In 2004, two professors identified Sardinia’s Nuoro Province in Italy as having a high concentration of male centenarians. They referred to the area as a “blue zone”.

Dan Buettner, a longevity expert, has built on their work. He has identified a further four healthy living hotspots:

  • Ikaria, an island in Greece

  • Okinawa, an island in Japan

  • Loma Linda, a small city in California, USA

  • The Nicoya peninsula in Costa Rica.

While blue zones are associated with longevity, a lower rate of chronic health, and higher rates of wellbeing, Buettner says it’s not just about living a longer life but being able to enjoy it too. 

The five locations dubbed blue zones are diverse and spread across the globe. Yet, they share some similarities that have been explored in the documentary Live to 100: Secrets of the Blue Zones.

Here are four lessons you could take from blue zones and make part of your life.

Lesson 1: Change how you think about healthy eating

When you think about improving your diet, you might focus on restricting calories or cutting out certain foods. Yet, a more holistic approach to healthy eating could lead to longer-lasting results.

According to Buettner, the average person makes around 220 food decisions every single day. However, only around 10% of them are conscious.

As a result, he argues that trying to govern the 22 conscious decisions isn’t that effective. Instead, setting up your kitchen so the far more unconscious decisions are slightly healthier is better.

The research indicates that plant-based food options with plenty of spices and herbs and smaller portions of meat or fish could lead to longer lives.

Lesson 2: Maintain healthy relationships with family and friends

Busy modern lives mean that relationships can suffer. You might not spend as much time with family or friends as you’d like to.

Buettner believes relationships play a vital role in longevity and health.

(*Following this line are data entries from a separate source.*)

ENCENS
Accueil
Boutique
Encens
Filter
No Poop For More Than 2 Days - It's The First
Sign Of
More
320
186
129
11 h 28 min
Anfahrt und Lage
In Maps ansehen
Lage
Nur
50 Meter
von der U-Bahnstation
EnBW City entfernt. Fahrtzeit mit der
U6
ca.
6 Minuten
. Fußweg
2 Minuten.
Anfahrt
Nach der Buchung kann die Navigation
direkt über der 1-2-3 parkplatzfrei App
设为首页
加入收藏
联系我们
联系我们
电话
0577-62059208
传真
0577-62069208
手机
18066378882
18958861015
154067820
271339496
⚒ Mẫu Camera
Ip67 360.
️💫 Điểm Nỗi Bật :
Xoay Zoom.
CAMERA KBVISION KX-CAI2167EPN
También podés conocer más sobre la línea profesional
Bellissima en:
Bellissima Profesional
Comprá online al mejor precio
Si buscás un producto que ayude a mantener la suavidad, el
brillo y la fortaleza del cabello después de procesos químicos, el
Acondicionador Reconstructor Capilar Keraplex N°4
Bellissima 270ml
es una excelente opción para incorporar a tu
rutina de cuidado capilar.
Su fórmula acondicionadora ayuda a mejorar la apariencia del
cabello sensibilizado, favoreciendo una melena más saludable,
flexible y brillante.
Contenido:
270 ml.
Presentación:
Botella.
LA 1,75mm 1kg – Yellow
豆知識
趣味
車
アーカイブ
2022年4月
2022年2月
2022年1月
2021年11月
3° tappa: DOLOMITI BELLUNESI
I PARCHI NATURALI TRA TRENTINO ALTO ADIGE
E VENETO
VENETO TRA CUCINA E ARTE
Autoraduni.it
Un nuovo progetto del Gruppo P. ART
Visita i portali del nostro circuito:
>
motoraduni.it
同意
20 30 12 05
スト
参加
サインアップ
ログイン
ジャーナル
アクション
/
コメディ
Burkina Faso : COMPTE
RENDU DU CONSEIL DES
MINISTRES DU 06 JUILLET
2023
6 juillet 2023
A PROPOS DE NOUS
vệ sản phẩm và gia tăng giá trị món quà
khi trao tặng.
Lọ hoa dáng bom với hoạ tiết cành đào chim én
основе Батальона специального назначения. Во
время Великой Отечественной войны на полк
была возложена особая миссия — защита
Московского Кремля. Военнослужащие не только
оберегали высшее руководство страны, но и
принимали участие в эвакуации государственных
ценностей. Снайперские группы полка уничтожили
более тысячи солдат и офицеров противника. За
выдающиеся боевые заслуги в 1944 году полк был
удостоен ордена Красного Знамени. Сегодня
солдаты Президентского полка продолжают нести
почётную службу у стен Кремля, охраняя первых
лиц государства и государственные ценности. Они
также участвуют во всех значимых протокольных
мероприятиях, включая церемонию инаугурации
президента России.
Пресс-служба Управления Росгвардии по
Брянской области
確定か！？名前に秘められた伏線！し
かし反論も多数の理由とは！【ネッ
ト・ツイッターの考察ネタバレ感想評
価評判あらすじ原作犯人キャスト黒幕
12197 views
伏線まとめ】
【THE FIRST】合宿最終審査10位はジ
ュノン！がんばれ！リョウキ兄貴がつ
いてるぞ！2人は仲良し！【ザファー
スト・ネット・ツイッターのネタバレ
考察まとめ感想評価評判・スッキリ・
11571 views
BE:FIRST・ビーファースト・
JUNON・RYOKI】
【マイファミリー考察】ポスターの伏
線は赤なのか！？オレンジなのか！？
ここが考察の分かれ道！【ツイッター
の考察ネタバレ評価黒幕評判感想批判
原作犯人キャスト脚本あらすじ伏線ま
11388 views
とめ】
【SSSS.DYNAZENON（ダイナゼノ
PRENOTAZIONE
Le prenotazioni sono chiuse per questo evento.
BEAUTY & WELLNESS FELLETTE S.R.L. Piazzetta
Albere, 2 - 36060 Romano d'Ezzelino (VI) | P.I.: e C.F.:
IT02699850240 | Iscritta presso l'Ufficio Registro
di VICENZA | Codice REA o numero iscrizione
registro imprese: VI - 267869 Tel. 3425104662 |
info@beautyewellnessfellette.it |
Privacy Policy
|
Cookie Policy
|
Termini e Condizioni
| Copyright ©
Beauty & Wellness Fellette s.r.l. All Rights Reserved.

He says they could provide a strong sense of purpose that leads to people living for longer. In fact, in the blue zones, familial ties are often important.

Making relationships a priority and dedicating time to them could boost your wellbeing. It may seem simple but placing spending time with the people that are important to you in your diary, the same way you would with work or appointments, can help you maintain bonds.

It’s not just the relationships with immediate family and friends that are useful. Playing a role in your community can further enhance your health by providing new connections and a sense of place.

Lesson 3: Define your purpose

In Okinawa, Japan, residents are three times more likely to reach their 100th birthday than other regions, and their sense of purpose could play a role.

During Live to 100, Buettner introduces centenarians who are still enjoying and living a full life. The research indicates that having something that drives you and helps you get up in the morning can be beneficial to your wellbeing. Locals from Okinawa call this purpose “ikigai”.

So, defining what you’re passionate about, whether that’s travelling, art, or supporting your family, could help you feel more fulfilled. It’s a step that could improve your mental health and even your overall wellbeing.

Lesson 4: Make light exercise part of your daily routine

Everyone knows that exercise is part of maintaining your health. Yet, the blue zones suggest you don’t need to regularly hit the gym or train for a marathon. In fact, you could do away with exercise classes and strict plans altogether if you don’t enjoy them.

Making light exercise part of your routine could be just as useful if remaining healthy in your later years is your goal. You might ditch the car to walk to the local shops or get outdoors to garden. Regular low-intensity exercise can help keep you active and mobile.

Buettner refers to this approach as “moving naturally”, where you live in an environment that encourages you to move without thinking about it.